Dataset entries
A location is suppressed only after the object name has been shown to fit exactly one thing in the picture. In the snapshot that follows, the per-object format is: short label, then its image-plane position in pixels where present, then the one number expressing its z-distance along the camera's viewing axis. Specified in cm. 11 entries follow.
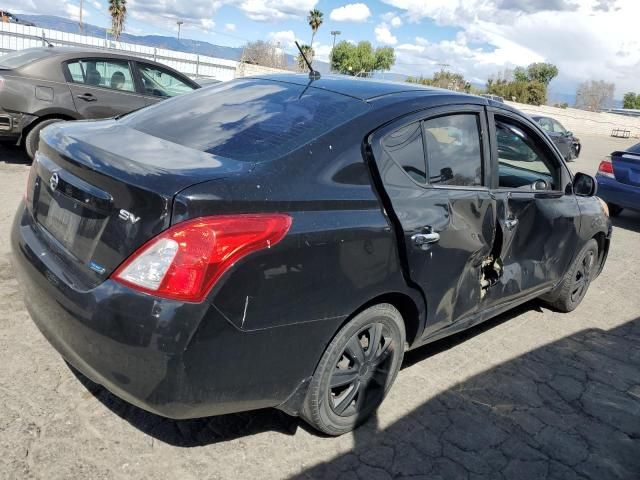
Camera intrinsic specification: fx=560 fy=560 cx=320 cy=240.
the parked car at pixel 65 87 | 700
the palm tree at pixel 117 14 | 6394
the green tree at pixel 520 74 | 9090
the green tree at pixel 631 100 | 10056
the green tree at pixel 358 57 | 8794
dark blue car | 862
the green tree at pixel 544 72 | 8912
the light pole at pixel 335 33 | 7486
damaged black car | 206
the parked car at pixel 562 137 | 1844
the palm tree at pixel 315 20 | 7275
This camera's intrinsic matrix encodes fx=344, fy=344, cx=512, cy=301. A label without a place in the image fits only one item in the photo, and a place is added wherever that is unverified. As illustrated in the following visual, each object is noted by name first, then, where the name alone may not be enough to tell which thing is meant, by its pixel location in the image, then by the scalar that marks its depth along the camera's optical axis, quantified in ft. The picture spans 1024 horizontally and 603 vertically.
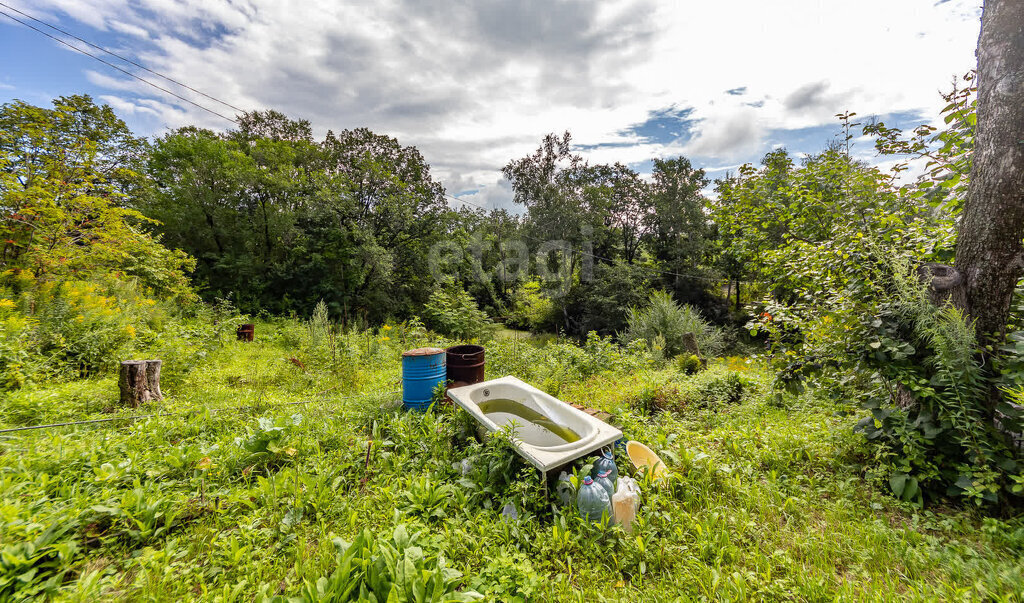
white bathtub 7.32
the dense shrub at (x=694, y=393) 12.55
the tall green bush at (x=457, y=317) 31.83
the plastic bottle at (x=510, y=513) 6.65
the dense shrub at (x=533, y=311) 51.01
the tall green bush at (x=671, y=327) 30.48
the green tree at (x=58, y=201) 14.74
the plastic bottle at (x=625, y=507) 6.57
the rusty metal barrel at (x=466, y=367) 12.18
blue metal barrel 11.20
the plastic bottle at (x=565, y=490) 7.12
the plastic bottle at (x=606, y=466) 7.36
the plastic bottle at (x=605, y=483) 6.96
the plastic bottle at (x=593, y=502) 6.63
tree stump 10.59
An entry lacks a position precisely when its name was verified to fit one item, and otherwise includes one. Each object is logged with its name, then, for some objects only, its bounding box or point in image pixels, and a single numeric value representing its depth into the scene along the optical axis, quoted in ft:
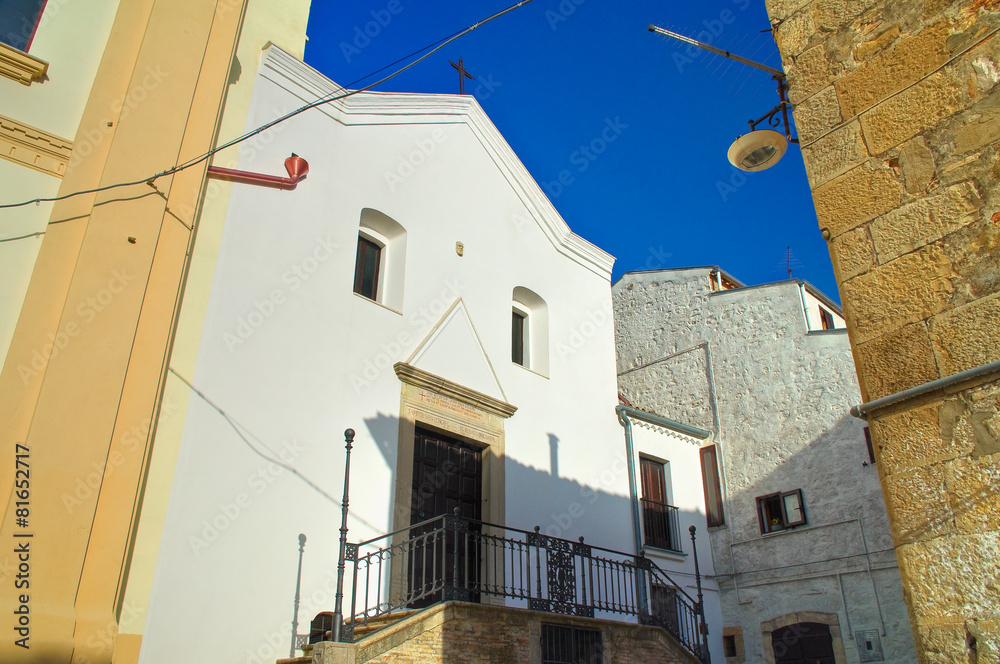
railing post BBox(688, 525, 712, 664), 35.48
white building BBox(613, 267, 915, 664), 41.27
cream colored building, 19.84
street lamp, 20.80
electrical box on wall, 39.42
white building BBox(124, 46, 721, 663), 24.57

...

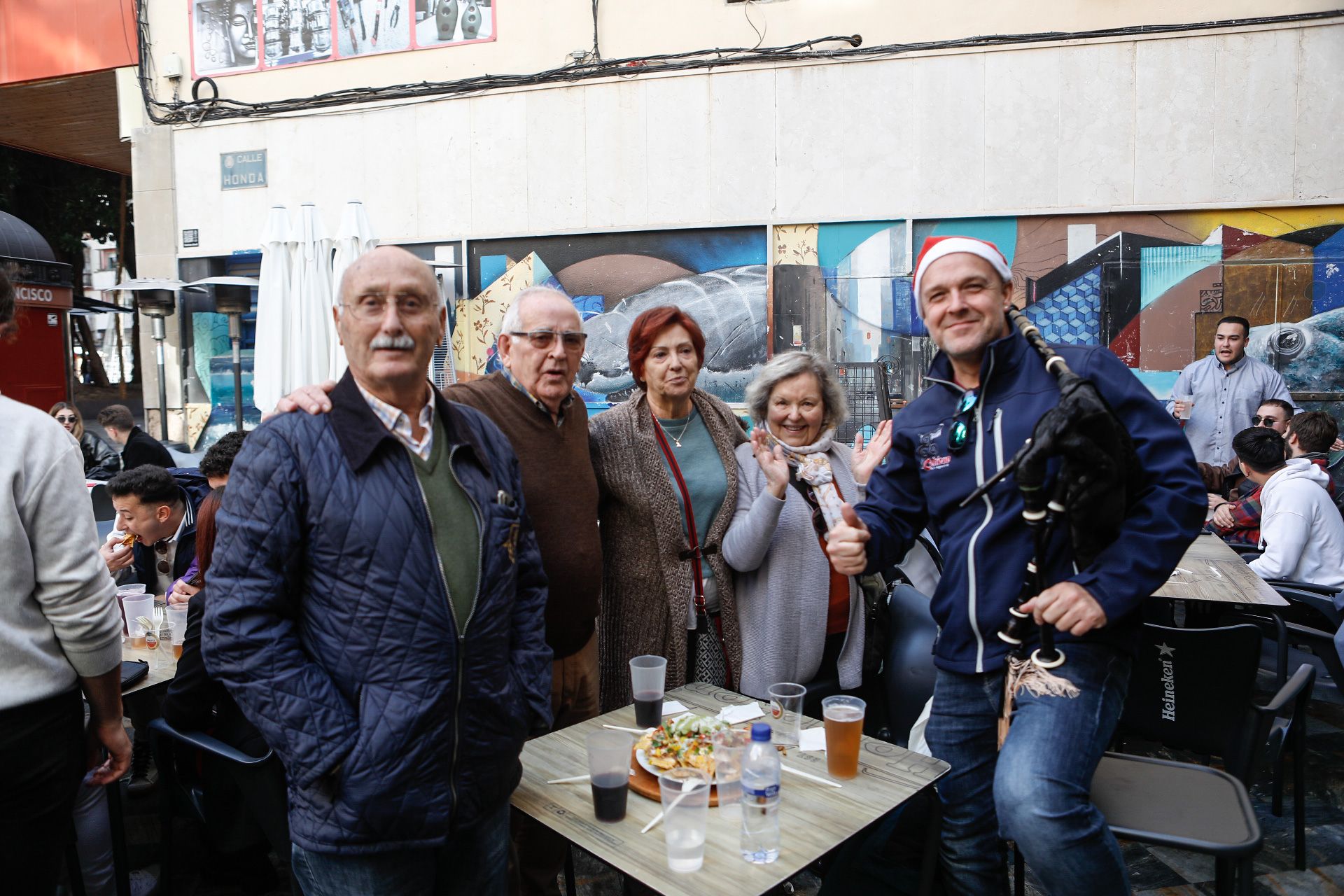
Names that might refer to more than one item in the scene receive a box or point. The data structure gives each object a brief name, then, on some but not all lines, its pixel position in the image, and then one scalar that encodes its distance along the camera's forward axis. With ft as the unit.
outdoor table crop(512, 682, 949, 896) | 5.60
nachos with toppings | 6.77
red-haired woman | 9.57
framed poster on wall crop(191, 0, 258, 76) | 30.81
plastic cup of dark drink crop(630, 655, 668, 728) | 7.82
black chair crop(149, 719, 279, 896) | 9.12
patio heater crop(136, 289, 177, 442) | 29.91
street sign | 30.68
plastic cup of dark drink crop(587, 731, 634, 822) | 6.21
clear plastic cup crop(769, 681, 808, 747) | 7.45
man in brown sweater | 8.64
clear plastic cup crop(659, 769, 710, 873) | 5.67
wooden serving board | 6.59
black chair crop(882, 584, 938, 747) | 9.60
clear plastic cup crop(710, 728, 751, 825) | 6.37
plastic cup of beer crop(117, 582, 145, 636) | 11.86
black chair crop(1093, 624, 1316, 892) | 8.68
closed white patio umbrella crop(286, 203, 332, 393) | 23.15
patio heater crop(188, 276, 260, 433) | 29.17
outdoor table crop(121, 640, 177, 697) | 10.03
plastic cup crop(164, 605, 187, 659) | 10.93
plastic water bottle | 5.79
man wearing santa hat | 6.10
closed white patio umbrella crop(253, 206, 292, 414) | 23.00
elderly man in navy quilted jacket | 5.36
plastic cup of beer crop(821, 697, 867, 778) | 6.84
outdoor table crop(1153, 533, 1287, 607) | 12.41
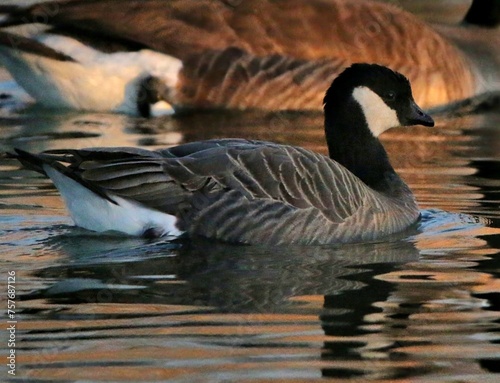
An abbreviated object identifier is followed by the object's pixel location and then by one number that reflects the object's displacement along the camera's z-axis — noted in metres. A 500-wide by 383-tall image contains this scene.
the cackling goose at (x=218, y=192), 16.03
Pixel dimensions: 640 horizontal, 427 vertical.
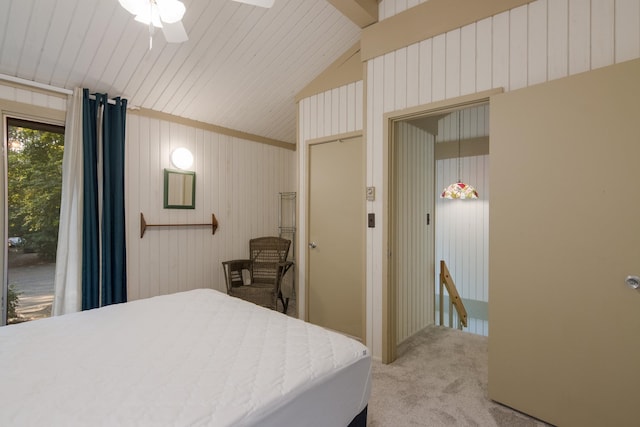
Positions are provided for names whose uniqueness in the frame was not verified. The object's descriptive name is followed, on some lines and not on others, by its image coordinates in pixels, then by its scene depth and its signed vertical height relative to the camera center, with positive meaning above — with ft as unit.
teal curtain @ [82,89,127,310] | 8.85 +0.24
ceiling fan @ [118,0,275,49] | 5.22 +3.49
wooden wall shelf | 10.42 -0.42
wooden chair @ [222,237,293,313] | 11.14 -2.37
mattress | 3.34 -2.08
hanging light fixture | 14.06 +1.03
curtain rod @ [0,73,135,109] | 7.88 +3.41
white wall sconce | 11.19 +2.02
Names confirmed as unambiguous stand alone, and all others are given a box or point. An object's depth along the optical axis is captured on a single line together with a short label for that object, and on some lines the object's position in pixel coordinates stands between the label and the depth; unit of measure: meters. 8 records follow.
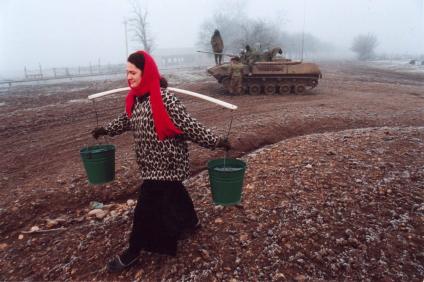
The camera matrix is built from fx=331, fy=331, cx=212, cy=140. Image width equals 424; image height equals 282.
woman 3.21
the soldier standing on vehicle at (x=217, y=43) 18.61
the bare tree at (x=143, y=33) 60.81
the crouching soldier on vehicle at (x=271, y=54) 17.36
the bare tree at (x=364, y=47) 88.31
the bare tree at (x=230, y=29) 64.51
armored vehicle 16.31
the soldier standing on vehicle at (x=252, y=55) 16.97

§ WORK TO COMPLETE: Copy each line in the entries above where the word "drink" shows up.

§ SOLUTION:
plastic cup of dark drink crop(630, 655, 668, 728) | 7.82
plastic cup of dark drink crop(587, 731, 634, 822) | 6.21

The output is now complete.